### Brief
Transcribe every record verbatim.

Collected data:
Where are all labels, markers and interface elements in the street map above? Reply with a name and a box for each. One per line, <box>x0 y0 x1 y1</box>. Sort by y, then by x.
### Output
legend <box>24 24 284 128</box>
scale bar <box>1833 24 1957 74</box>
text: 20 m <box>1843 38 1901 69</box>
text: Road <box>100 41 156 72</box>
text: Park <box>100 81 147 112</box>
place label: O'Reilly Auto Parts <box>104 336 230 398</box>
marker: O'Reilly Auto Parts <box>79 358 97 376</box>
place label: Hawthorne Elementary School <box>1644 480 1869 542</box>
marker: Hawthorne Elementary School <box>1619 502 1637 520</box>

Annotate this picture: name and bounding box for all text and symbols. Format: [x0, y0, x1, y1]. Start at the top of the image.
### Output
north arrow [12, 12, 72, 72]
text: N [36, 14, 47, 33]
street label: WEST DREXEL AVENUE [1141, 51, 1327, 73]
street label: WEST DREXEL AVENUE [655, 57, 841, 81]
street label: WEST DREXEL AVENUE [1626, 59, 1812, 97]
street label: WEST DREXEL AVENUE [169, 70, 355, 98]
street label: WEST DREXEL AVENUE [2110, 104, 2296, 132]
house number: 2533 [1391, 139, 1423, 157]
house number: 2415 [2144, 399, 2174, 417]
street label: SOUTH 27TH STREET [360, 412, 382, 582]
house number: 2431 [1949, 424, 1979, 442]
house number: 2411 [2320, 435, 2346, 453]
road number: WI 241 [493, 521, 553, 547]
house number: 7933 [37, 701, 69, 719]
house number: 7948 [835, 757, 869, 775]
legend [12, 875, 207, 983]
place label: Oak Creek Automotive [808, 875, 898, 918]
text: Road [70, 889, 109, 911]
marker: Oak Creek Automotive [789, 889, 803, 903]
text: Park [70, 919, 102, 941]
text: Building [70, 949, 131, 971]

### Solution to this task
Where are all labels, markers and interface elements in the street map above? Reply with a name and a box for each. One per line, <box>x0 y0 x1 y1</box>. Sort by y, then by x.
### Output
legend <box>24 24 284 128</box>
scale bar <box>1833 24 1957 74</box>
text: 20 m <box>1843 38 1901 69</box>
text: Road <box>100 41 156 72</box>
text: Park <box>100 81 147 112</box>
place label: O'Reilly Auto Parts <box>104 336 230 398</box>
marker: O'Reilly Auto Parts <box>79 358 97 376</box>
place label: Hawthorne Elementary School <box>1644 480 1869 542</box>
marker: Hawthorne Elementary School <box>1619 502 1637 520</box>

Annotate this picture: name and bounding box for all text and symbols. Format: [x0, y0, x1, y1]. Start at the top of the image.
### Output
north arrow [12, 12, 72, 72]
text: N [36, 14, 47, 33]
street label: WEST DREXEL AVENUE [1141, 51, 1327, 73]
street label: WEST DREXEL AVENUE [655, 57, 841, 81]
street label: WEST DREXEL AVENUE [1626, 59, 1812, 97]
street label: WEST DREXEL AVENUE [169, 70, 355, 98]
street label: WEST DREXEL AVENUE [2110, 104, 2296, 132]
house number: 2533 [1391, 139, 1423, 157]
house number: 2415 [2144, 399, 2174, 417]
street label: SOUTH 27TH STREET [360, 412, 382, 582]
house number: 2431 [1949, 424, 1979, 442]
house number: 2411 [2320, 435, 2346, 453]
road number: WI 241 [493, 521, 553, 547]
house number: 7933 [37, 701, 69, 719]
house number: 7948 [835, 757, 869, 775]
legend [12, 875, 207, 983]
place label: Oak Creek Automotive [808, 875, 898, 918]
text: Road [70, 889, 109, 911]
marker: Oak Creek Automotive [789, 889, 803, 903]
text: Park [70, 919, 102, 941]
text: Building [70, 949, 131, 971]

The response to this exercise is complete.